Professor participates in global gathering

March 22, 2016
Professor Richard Dick with farmers in Niger beside Guiera senegalensis, an indigenous shrub his research has shown enhances soils, reduces drought stress, and increases crop productivity in the Sahel. (Photo credit: Dr. Tougiani ABASSE)
Professor Richard Dick, was an invited participant at the first Next Einstein Forum (NEF) Global Gathering, held March 8-10, 2016 in Dakar, Senegal.
 
The NEF initiative, a partnership of the African Institute for Mathematical Sciences (AIMS) and the Robert Bosch Stiftung Foundation, is a new global forum for science in Africa to propel Africa onto the global scientific stage and and according to its website, mobilizes the brightest minds to address the most pressing problems through Science, Technology, Engineering and Mathematics (STEM) as well as the social sciences.
 
For the past 15 years, Dick, funded mainly by the National Science Foundation, has led a team of scientists conducting research on rhizosphere hydrology and microbiology of shrub-intercropping systems in Senegal, West Africa.  He was asked to attend the invitation-only forum in recognition of his long-term research of semi-arid agroecosystems and engagement with West African scientists and universities, Dick said.
 
“The research developed from a serendipitous observation that several uninvestigated shrubs, can coexist with crops. From that I was fortunate to be able to collaborate with African, French, and US scientists to fund and conduct research on this novel system."
 
Dick is a professor and Ohio Eminent Scholar of Soil Microbial Ecology in the School of Environment and Natural Resources.
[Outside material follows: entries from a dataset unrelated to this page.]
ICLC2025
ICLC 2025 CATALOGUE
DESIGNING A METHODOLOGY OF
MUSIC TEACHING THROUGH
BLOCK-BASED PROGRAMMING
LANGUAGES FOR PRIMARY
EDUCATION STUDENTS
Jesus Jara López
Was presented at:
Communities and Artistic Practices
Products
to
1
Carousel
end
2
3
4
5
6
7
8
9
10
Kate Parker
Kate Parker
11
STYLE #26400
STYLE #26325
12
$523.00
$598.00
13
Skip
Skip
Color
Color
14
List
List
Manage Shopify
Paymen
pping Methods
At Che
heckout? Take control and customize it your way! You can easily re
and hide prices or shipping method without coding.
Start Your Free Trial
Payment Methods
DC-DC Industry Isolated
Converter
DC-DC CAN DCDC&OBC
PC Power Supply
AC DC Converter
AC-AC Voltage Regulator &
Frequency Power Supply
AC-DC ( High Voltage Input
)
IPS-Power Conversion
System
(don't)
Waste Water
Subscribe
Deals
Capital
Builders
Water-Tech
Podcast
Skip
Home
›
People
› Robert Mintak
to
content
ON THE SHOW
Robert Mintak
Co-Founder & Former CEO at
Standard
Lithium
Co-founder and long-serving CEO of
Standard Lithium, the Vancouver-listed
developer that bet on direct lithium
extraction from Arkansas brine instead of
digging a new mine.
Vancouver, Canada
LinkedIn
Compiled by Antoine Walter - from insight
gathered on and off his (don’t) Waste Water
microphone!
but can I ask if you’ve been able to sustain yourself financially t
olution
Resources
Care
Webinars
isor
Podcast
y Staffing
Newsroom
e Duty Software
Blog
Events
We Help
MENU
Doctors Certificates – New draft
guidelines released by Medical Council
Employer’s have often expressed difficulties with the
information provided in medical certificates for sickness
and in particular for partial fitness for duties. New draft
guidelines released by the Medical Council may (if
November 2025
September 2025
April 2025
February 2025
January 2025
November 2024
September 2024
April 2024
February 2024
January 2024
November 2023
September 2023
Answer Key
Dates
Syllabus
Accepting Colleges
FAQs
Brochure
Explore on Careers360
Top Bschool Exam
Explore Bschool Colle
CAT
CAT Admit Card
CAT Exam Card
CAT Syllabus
The school is in Ohio State’s College of Food, Agricultural, and Environmental Sciences.
 
The team, led by Dick, discovered through their research that two indigenous shrubs do hydraulic lift of water from wet soils to dry surface soils, changing the paradigm of how semi-arid ecosystems function; promoting beneficial microorganism/plant water relations and dramatically increasing crop productivity while stabilizing fragile landscapes in the Sahel.
 
More than 1000 attendees participated in the global NEF gathering, including university scientists, ministers of higher education, and various scientists from global and African scientific agencies and think tanks. 
 
Speaking at the event were Macky Sall, the president of Senegal, and Paul Kagame, the president of  Rwanda and other keynote speakers, notably from the U.S., Dr. France A. Córdova, Director of the National Science Foundation. Coverage of the event is featured in news publications such as The New York Times and The Economist.
 

Pre-conference workshop brings together interdisciplinary expertise

Professor Dick was also one of approximately 30 African and U.S. scientists invited to attend one of the pre-conference workshops, US-Africa Workshop on the Science and Research Vision of  Food-Energy-Water (FEW) Nexus (March 6-7) falling under the NEF umbrella and sponsored by the U.S. National Science Foundation’s Partnerships for International Research and Education (PIRE) program, which also funded his travel to attend the NEF and this workshop.
 
The workshop brought together experts in disciplines of hydrology, agronomy, soil science, biology, and environmental engineering with those from ecology, complex systems, economics, and social sciences. A platform for interdisciplinary research was explored at the intersections of the water and energy cycles, soils, and plant biogeochemistry within a social and economic context. 
 
A primary outcome of the workshop was a white paper to serve as a scientific foundation for research toward sustainable policies and strategies to manage ecosystems for food, energy, and water availability in Africa. The white paper was delivered and discussed at the NEF. It will also provide guidance for a potential directive of the U.S. National Science Foundation’s involvement in African science initiatives.